Happiness is….

So, honestly, how many of you started singing the song from You’re a Good Man, Charlie Brown?

I had to ask since I’ve been singing it off and on all day.  It’s a cute song and good when you need a quick reminder that small things can bring the most happiness.  But that’s not really where I was going with this particular post.

We have been following the Olympics fairly regularly, except my husband that is.  It’s been a great learning experience in sportsmanship for G and A has been attempting to increase her vocabulary while watching with us.  It has been absolutely wonderful and amazing to hear sounds that she has struggled to connect come together.  Even though she doesn’t fully understand why Mommy is so happy, she is excited because Mommy understood what she was trying to communicate.

The big bonus to this upswing in communication is that potty training has started moving along quite nicely.  She is able to spend most of the day, when we are home, in cloth training pants instead of pull-ups, which my wallet greatly appreciates.  When we are out, A has started letting me know when she needs to go and that is a major step forward from where we were just a few months ago.

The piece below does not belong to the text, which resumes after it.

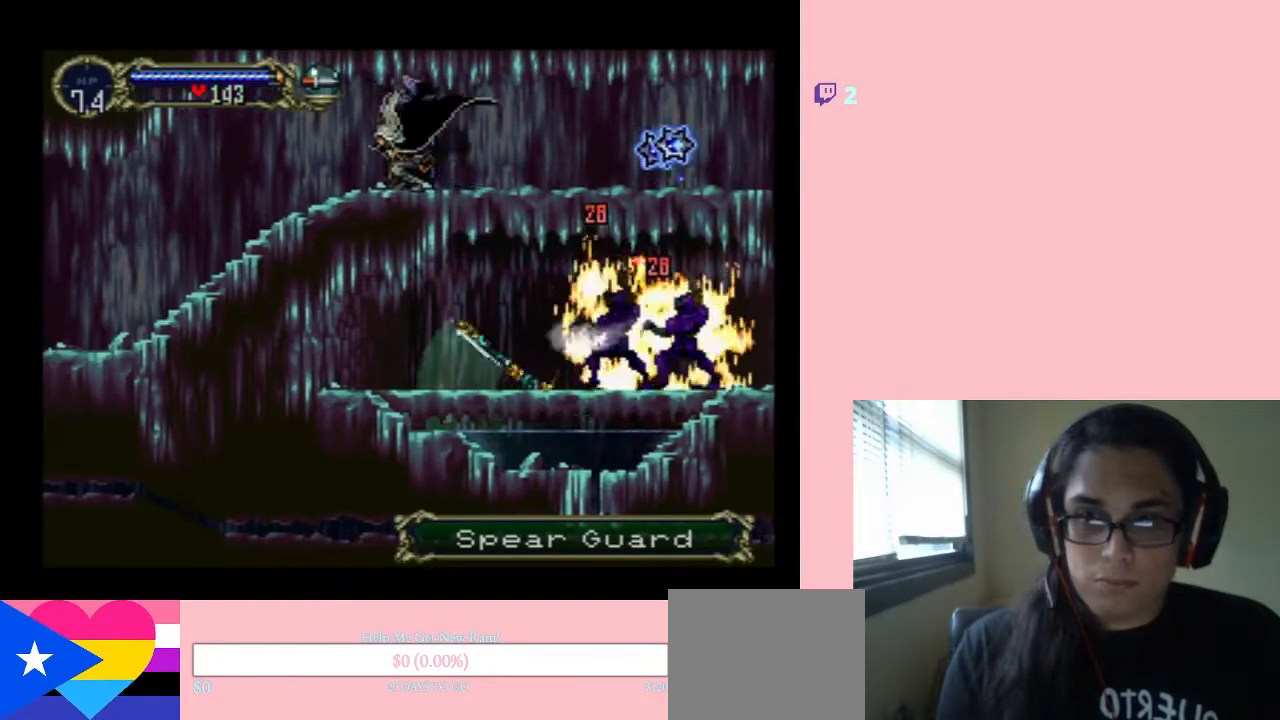
{"buttons": [], "left_stick": "center", "right_stick": "center", "events": [[50, "DPAD_DOWN", "up"], [233, "Y", "up"]]}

We’re still struggling with the eating issues, but I’m still hoping that once we get into therapy things will start heading back in the manageable direction.  Until then, I have added in smoothies as a regular part of A’s diet.  While it may not seem like much, one smoothie snack a day, it does seem to be having a positive effect.  In the two weeks since starting this “smoothie experiment” we have noticed an increase in A’s endurance and she feels heavier to me.  I’m hoping this means she has actually gained some weight and will now be able to build and keep some muscle on her tiny little frame.  I think that has been the hardest part of all of this.  Knowing that A was struggling to build up her muscles (especially in her legs) but that her body was not able to maintain it because of the lack of calories coming in.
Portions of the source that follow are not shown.